Shoppers report eating their evening meal away from home 1.5 times per week. Younger shoppers eat away from home more often than other shoppers, preferring fast food over other sources. Not surprisingly, people from smaller households and higher income households eat out more often than those from larger and lower income ones.

Other Key Findings:

  • Women, particularly those who work part time, place greater importance on high quality produce and meats. Households on any type of diet value high quality produce significantly more, as do specialty store shoppers.

  • Younger shoppers are more interested in an exciting shopping environment than any other generation. High frequency shoppers as well as high spenders are also interested in an exciting store environment with new ideas and products.
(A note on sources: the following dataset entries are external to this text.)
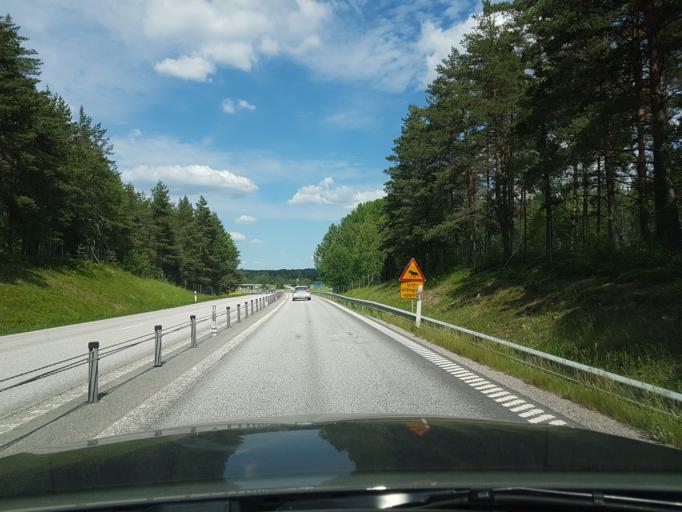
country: SE
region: Stockholm
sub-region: Osterakers Kommun
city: Akersberga
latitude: 59.5535
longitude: 18.2298
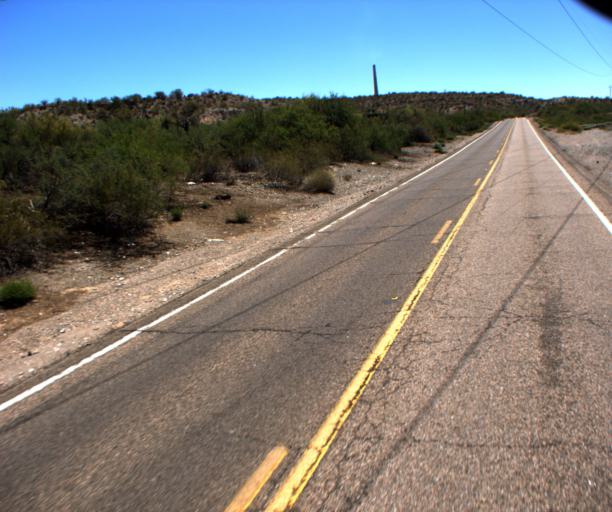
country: US
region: Arizona
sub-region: Pinal County
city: Kearny
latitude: 33.0094
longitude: -110.8055
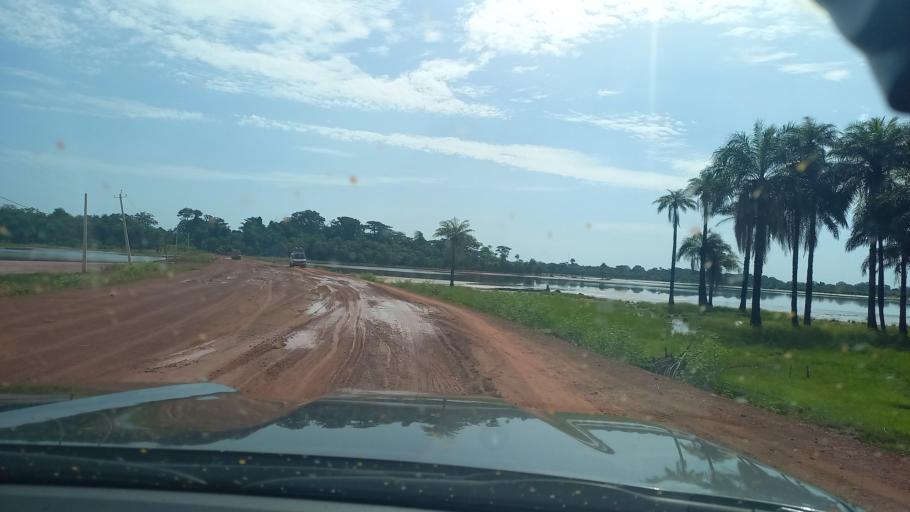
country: SN
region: Ziguinchor
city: Ziguinchor
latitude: 12.6734
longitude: -16.2040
  • Age is inversely proportional to self-checkout importance — the higher the age group, the lower the importance.

  • Country of origin — when it comes to buying meat, produce or seafood, the most important attributes are quality and price overwhelmingly. Only a small percentage (2-3 percent) look for country of origin.

  • Generation Y is a generation on the go. Features they deem important are fast checkout, self checkout and quick, convenient meal solutions. They love eating, but aren’t interested in cooking the food themselves. In fact, they show the lowest per-person grocery spending of all shopper groups. They love a variety of foods, including ethnic, organic and gourmet foods. They eat out more often than anyone and are extremely high in their use of coffee bars.

Data Tabulation

Data for Trends were collected through two independent surveys using the Harris Poll Online database. Online surveys were conducted among a nationally representative sample of 2,001 U.S. shoppers. Respondents must have met the following requirements to participate in the survey: A minimum of 15 years of age; primary or equally shared responsibility for food shopping; and they must have shopped for groceries in the past two weeks. The surveys were available in English and Spanish to ensure a representative sample of the U.S. Hispanic population.